In the first stage, tryptophan is converted into another amino acid called 5-HTP (5-hydroxytryptophan). This reaction is catalyzed (sped up) by the enzyme tryptophan hydroxylase (TPH).
We actually have two forms of TPH enzyme:
Your latest trait looks at the levels of both TPH1 and TPH2 enzymes, which influences how effectively you produce serotonin in the brain and central nervous system (TPH2), enteric nervous system (TPH2), and gut (TPH1).
For your TPH (both TPH1 and TPH2) enzyme to function properly, it requires another molecule called BH4 (tetrahydrobiopterin). BH4 is an example of what we call a “cofactor” – a substance that is needed by certain enzymes to carry out chemical reactions. You can learn more about BH4 in your BH4 Synthesis and Recycling traits.
In the second stage of serotonin synthesis, 5-HTP (5-hydroxytryptophan) is converted into serotonin. This reaction is catalysed by the enzyme AADC (aromatic L-amino acid decarboxylase).
AADC requires the active form of Vitamin B6, known as pyridoxal phosphate, as cofactor to function efficiently and produce serotonin.
Supplementing your diet with 5-HTP has been shown to increase serotonin levels in the body.
As explained above, TPH is responsible for the first stage of serotonin production (tryptophan --> 5-HTP).
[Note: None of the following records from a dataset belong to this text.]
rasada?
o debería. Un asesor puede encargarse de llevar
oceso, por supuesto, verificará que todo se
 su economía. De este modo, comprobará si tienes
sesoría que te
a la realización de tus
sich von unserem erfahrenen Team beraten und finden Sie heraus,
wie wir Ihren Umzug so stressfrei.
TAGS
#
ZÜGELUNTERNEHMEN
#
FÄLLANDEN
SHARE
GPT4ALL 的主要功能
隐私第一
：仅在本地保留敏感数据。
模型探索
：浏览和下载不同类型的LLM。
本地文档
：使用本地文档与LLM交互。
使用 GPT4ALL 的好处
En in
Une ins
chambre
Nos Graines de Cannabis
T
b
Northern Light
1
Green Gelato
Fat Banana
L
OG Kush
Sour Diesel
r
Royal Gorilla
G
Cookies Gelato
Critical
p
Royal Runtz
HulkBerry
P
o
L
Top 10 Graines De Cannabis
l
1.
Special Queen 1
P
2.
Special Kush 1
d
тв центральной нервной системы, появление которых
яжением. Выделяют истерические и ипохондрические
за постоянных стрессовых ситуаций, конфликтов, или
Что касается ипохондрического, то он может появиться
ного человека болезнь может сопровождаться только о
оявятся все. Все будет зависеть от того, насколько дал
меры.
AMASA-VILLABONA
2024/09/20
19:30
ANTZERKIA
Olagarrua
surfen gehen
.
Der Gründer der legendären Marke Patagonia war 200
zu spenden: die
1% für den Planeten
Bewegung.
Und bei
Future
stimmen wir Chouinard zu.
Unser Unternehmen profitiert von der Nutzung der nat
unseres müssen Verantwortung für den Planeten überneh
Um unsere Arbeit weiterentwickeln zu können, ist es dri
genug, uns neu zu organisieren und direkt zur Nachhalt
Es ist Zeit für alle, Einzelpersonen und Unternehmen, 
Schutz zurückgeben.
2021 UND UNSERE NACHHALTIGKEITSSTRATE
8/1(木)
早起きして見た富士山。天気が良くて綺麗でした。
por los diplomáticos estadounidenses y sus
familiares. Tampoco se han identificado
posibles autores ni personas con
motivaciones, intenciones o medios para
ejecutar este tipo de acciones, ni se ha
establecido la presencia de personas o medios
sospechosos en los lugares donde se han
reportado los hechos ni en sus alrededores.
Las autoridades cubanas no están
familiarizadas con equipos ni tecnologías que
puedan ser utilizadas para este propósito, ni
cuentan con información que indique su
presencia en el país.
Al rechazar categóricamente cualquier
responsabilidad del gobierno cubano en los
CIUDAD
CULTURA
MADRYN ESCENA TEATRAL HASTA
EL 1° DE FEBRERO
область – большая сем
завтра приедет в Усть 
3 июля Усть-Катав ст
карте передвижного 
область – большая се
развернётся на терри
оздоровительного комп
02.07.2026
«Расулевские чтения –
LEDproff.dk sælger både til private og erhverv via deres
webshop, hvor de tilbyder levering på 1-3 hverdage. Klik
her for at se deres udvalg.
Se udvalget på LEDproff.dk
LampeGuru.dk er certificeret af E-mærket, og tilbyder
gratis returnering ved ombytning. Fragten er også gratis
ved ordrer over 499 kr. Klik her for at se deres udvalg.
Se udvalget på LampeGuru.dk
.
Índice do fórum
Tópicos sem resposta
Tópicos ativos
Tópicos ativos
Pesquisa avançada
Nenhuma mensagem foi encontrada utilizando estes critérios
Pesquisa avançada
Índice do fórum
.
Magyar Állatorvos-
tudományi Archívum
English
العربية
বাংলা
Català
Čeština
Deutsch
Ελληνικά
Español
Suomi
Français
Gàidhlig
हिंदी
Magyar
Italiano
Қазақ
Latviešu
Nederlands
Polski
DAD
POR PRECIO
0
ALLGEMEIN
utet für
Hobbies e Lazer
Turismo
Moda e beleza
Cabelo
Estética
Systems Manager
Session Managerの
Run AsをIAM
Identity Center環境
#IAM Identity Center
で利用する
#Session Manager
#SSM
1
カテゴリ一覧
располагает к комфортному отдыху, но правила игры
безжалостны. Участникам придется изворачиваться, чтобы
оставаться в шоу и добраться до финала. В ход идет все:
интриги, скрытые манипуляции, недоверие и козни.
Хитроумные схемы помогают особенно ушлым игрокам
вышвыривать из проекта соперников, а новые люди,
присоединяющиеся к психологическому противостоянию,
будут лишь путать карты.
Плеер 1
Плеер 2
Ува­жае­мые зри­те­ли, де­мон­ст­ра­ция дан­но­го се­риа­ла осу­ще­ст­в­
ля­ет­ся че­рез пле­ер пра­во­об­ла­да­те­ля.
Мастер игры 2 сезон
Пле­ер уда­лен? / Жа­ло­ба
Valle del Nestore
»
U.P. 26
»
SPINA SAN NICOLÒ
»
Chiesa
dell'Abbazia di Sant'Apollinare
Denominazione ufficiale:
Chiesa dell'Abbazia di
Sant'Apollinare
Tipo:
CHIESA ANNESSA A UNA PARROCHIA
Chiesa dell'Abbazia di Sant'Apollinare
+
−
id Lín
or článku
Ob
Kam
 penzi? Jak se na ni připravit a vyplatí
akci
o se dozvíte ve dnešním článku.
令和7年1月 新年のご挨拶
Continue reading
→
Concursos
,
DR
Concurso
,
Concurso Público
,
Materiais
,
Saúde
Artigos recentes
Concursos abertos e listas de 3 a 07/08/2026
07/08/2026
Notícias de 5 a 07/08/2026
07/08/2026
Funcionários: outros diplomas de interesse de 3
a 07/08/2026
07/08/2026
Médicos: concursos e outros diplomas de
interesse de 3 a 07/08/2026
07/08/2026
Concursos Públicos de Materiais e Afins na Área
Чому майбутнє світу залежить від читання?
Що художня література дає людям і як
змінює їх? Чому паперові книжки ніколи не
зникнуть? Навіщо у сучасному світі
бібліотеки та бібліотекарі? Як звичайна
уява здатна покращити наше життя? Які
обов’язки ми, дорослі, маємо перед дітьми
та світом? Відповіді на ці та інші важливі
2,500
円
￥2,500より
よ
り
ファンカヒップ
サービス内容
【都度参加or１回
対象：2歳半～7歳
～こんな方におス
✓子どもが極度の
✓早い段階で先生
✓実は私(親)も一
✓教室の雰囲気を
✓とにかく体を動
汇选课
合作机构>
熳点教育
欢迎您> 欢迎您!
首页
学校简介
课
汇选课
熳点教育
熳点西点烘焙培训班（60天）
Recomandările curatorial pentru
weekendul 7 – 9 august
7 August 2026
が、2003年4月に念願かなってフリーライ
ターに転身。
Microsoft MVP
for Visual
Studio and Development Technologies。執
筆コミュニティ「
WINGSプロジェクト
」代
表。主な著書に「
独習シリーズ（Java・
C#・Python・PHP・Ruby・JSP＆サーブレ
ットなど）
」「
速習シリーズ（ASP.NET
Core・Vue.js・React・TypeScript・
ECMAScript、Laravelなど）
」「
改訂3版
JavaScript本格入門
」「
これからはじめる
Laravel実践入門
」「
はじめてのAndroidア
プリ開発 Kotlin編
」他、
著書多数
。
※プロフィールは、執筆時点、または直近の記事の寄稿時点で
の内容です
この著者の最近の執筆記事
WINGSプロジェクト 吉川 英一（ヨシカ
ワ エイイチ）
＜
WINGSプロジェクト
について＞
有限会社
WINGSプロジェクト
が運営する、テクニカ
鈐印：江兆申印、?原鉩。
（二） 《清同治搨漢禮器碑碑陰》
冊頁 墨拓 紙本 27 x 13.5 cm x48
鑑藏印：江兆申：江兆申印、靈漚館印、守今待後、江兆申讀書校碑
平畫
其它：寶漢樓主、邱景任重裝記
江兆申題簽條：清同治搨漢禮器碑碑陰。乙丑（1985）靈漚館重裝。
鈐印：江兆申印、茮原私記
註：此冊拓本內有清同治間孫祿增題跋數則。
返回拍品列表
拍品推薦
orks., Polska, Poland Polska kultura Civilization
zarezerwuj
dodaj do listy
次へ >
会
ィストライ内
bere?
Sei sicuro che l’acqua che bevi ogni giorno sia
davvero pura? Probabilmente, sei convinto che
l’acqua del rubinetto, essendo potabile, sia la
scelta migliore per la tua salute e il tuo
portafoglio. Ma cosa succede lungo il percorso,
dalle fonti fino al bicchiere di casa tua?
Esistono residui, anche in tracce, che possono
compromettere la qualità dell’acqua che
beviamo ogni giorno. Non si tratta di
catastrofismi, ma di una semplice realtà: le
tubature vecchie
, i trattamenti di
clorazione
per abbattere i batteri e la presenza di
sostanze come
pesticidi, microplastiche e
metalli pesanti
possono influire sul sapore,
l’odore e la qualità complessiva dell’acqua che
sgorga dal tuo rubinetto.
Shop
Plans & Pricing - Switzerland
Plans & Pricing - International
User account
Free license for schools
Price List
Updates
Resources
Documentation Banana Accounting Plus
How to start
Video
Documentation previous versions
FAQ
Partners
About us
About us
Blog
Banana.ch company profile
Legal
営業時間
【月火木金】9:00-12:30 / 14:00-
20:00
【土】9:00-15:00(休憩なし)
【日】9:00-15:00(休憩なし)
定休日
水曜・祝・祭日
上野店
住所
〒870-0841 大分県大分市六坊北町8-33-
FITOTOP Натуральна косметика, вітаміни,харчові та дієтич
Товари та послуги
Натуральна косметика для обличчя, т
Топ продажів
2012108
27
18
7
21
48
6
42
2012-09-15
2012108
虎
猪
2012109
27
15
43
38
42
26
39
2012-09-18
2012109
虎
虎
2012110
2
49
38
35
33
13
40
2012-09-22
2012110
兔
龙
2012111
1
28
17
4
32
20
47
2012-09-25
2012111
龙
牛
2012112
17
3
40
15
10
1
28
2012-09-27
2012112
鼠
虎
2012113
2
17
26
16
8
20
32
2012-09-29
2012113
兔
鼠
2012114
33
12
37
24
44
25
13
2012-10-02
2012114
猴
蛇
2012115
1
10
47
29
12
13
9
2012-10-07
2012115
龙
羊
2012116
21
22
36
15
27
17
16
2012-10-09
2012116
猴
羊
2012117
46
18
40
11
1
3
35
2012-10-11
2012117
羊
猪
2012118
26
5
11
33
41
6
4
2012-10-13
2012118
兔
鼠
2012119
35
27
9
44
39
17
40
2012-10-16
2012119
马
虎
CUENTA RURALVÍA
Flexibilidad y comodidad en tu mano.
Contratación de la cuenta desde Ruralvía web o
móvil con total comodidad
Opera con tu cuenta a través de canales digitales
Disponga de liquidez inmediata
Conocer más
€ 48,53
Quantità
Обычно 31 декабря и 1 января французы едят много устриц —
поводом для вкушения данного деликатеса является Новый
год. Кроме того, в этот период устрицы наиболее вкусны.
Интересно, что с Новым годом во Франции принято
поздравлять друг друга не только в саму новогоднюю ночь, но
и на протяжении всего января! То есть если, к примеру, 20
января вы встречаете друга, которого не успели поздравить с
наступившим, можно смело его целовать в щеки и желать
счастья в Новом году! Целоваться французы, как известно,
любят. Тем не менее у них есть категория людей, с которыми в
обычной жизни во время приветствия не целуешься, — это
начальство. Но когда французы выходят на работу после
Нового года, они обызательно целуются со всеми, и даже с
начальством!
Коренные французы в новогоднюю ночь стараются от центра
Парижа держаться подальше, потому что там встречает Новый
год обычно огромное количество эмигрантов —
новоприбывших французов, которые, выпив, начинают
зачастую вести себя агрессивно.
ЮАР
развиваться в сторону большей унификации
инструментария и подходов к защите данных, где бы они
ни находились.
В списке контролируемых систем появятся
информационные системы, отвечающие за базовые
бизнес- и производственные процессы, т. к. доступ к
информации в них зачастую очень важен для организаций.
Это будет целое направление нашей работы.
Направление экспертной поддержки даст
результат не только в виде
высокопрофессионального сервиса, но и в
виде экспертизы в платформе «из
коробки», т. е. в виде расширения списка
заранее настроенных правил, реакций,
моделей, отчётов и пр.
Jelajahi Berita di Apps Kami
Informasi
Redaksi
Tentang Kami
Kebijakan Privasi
When a substance is produced over multiple stages / chemical reactions, it is the slowest stage / reaction that determines how quickly that substance is produced overall. We call this slowest stage the “rate-limiting step.” It’s analogous to a running relay, in which the person running the slowest leg has the biggest impact on the overall finish time.
The reaction carried out by TPH is the rate-limiting step in the production of serotonin.
The activity of TPH therefore essentially determines how effectively you make serotonin.
On that note, assuming other factors (e.g. the breakdown of serotonin) are unchanged, high activity of TPH enzymes leads to greater production of serotonin.
Conversely, low TPH activity of TPH enzymes leads to lower production of serotonin.
Furthermore, lifestyle factors that alter TPH activity will influence how much serotonin you produce. For example, long term psychological stress can reduce TPH activity, therefore leading to lower serotonin production.
As serotonin is a key neurotransmitter in the brain, our levels of serotonin affect nerve activity within circuits that regulate mood, sleep, appetite and cognition.
Changes in serotonin production therefore influence the way we feel, think and behave.
For example, excessively high serotonin production is associated with anxiety, sleep disturbances, and changes in appetite.
By contrast, low serotonin levels increase the risk of low mood, binge eating, and sleep disturbances.
Changes in the production of serotonin hormone by the gut lining also has a significant impact on our digestive health.
Altered serotonin levels have been linked to digestive discomfort, changes in bowel frequency (e.g. diarrhoea / constipation) and inflammation.
Your latest trait examines variants of your TPH1 and TPH2 genes, which encode the TPH enzymes in your gut (TPH1) and neurons (TPH2) respectively.
Variants of these genes can affect the activity and quantity of the TPH enzymes, which, in turn, influence how well you produce serotonin in the brain, enteric nervous system and gut.